U-M Innovations at the Front-Lines of COVID-19

March 17, 2020

HandyLab launched as a technology spinout of the University of Michigan, with support from EDF Ventures, an Ann Arbor venture capital firm. The startup was founded by two PhD students, Sundaresh Brahmasandra (Sundu) and Kalyan Handique (Handy).

After receiving $75,000 in seed funding in December of 1999, HandyLab began its operations in the spring of 2000. The U-M startup received $2.5 million in its first round of funding in the fall of 2000 with EDF leading the round and three other venture capital firms participating – including the University of Michigan’s student-led Wolverine Venture Fund.

Over the next few years, the company focused on developing the unique micro-fluidics technology into a completely integrated product that could be commercialized in the clinical diagnostic fields. Their flagship device “Jaguar” was designed to help doctors quickly identify infections. A second round of funding closed at $5.5 million in May 2002 that included Hewlett Packard and SBC Ventures, in addition to all four of the funds that invested in the first round.

In 2009, HandyLab was the first company to be acquired from the Wolverine Venture Fund portfolio. The student-led fund invested $350,000 in the medical-device company in six rounds between 2000 and 2005. HandyLab was sold to Jersey-based Becton, Dickinson, Co., known as BD, for what was reported to be $300 million.

Today, HandyLab’s flagship product, renamed BD MAX, is on the front-line of coronavirus (COVID-19) testing.

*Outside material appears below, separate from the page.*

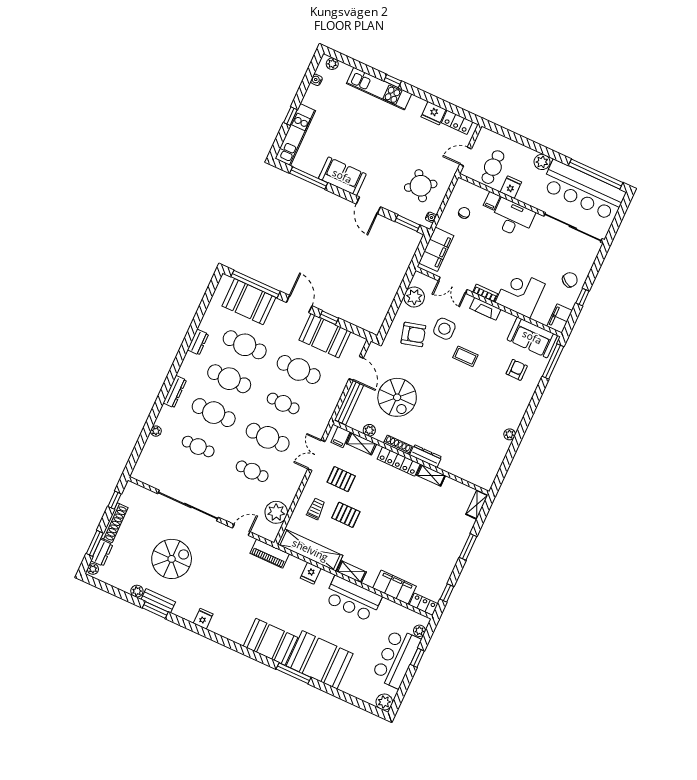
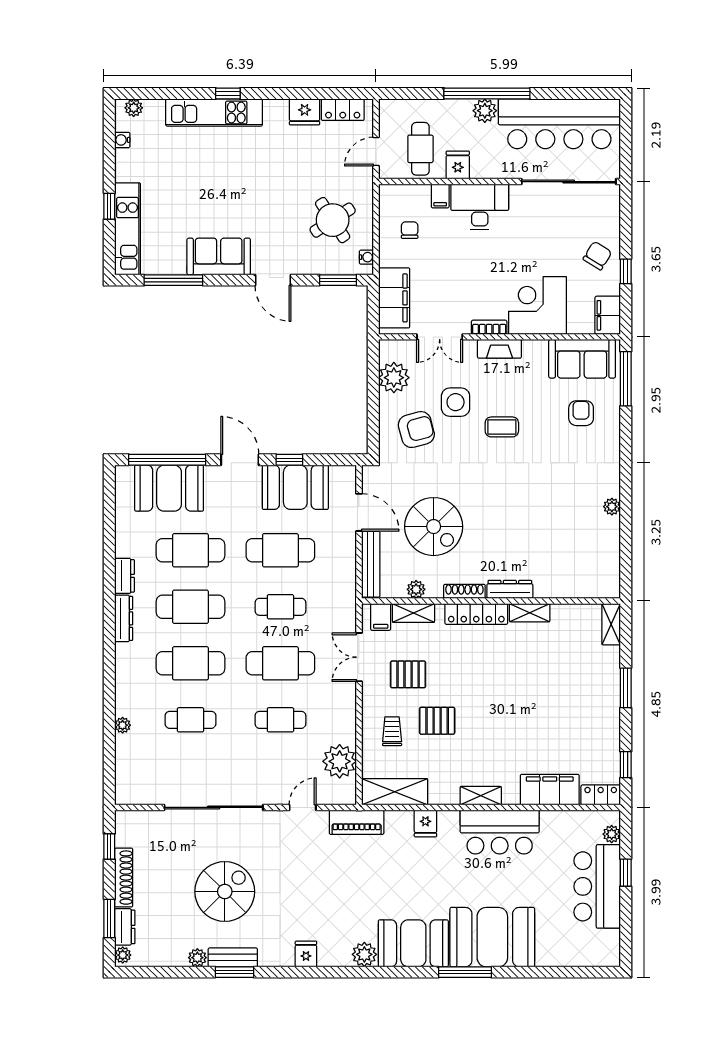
window: (596, 174) -> (487, 94), moved
dresser: (175, 392) -> (124, 618), moved
shelving: (310, 550) -> (395, 792), width x0.68
plant: (384, 702) -> (364, 954), moved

Tom Polen, BD CEO and President, released the following statement after a White House meeting with companies who have been involved in the effort to expand access to COVID-19 testing: “Early next week, BD will be submitting an emergency use authorization request to the U.S. Food and Drug Administration for a coronavirus test for use on the BD MAX molecular diagnostic system. The BD MAX system is already in use in hundreds of laboratories across the U.S. in nearly every state.”

From an idea in a lab to the creation of a device impacting the lives of people around the globe, U-M entrepreneurs and venture investors are changing the world.